▶ Try it:
For each line of the data below that contains "stim", return that line.

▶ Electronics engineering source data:
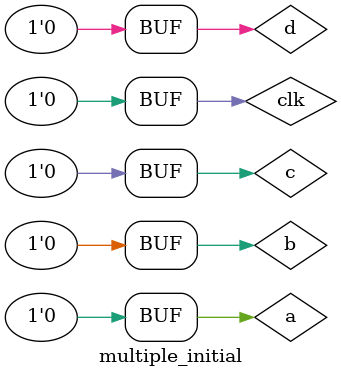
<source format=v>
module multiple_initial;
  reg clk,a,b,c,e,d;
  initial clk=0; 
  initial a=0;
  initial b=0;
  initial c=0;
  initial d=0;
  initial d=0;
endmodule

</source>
==
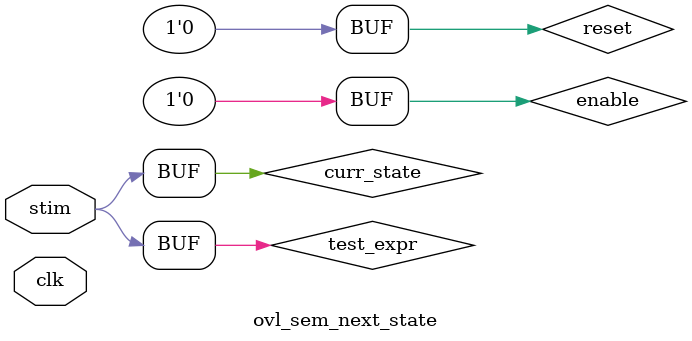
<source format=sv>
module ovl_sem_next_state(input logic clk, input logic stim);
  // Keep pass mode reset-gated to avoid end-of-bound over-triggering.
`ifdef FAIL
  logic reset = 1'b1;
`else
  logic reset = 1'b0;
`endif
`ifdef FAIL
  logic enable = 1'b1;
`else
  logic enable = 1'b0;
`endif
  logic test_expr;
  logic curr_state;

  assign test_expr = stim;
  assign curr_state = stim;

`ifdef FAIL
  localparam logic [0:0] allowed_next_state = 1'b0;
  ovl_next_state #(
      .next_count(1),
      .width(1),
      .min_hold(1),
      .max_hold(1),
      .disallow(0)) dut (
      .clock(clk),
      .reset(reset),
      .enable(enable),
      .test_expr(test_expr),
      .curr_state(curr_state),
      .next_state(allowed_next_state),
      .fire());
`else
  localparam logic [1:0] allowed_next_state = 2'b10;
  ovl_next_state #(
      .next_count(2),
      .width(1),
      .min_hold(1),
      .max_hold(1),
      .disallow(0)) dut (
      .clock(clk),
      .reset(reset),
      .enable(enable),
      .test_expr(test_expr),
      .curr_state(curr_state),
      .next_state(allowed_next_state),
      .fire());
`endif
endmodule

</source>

▶ Written response:
module ovl_sem_next_state(input logic clk, input logic stim);
  assign test_expr = stim;
  assign curr_state = stim;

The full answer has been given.